From the concert review below, list each instrument role in the six-member lineup of the first band to play, and give how many members fill it.

##### Selected extract #####

Folkskonde was up first, probably my favorite act in town now that Ted Stryker's Drinking Problem has met its untimely demise. This group of six (three guitarists, a keyboardist, a drummer, and a bassist-­ and they switch instruments with dizzying regularity) has been playing around town since I first saw them at the end of last summer.

My oh my, have they gotten good. Performing– and a practice regimen of "playing the same songs over and over," in the words of guitarist Adam Smith– have made the group quite the young demons on the local rock circuit. Featuring songs like "Answering Machine," with its pop piano intro to ending rock opera crescendo, and "Clay Clay," with a disco-beat chorus and Steve Miller type break-to-guitar solo, the group has a set of moving-and-shaking tunes that go on and on.

Saturday was the first time I've seen Bucks and Gallants, a part punk/part modern New York sounding entourage, but I was pretty blown away. I don't know where these gentlemen have been hiding, but I wish they'd come out and play more often.

Drums, guitar, keys, and a singer– who also played keyboards at certain times when the mood struck him– constituted the group's stage setup, allowing them to produce a sound that emphasized the drummer's talents for shifting between speeds and times. New Wave keyboard parts meshed with riffs that ended too soon, and the singing/screaming cowboy-shirt wearing singer just took each song's pace in stride.

Although I'm unsure of how much WTJU made from the show's bake sale table and donation pandering, I know Plan 9 made out like bandits– between sets, the store was packed with show-goers, browsing their time away.

##### Records shown #####

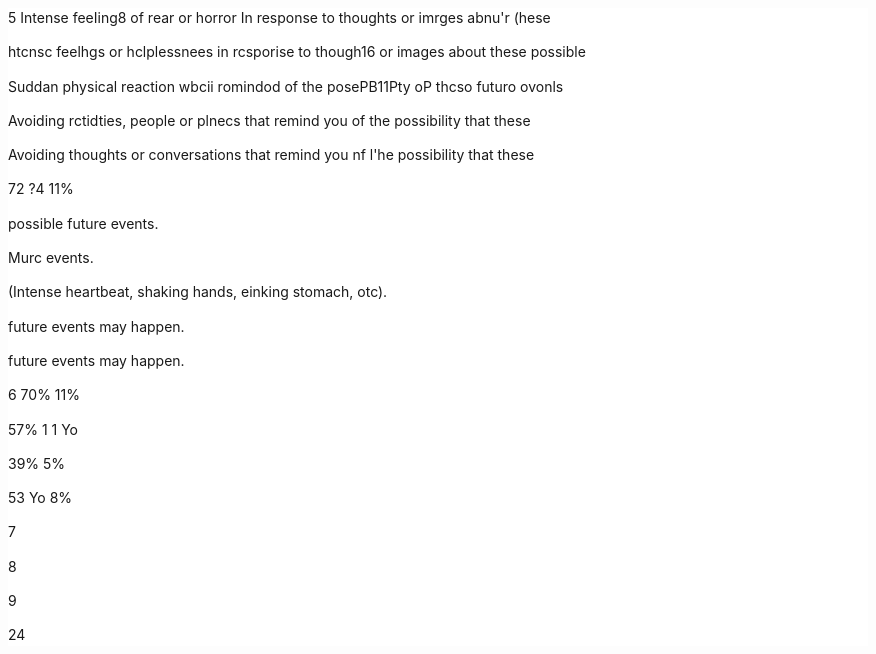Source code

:   5 Intense feeIing8 of rear or horror In response to thoughts or imrges abnu'r (hese 

  htcnsc feelhgs or hclplessnees in rcsporise to though16 or images about these possible 

  Suddan physical reaction wbcii romindod of the posePB11Pty oP thcso futuro ovonls 

  Avoiding rctidties, people or plnecs that remind you of the possibility that these 

  Avoiding thoughts or conversations that remind you nf l'he possibility that these 

  72 ?4 11% 

  possible future events. 

  Murc events. 

  (Intense heartbeat, shaking hands, einking stomach, otc). 

  future events may happen. 

  future events may happen. 

  6 70% 11% 

  57% 1 1 Yo 

  39% 5% 

  53 Yo 8% 

  7 

  8 

  9 

  24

#####

Task solution>
Guitarist: three
Keyboardist: one
Drummer: one
Bassist: one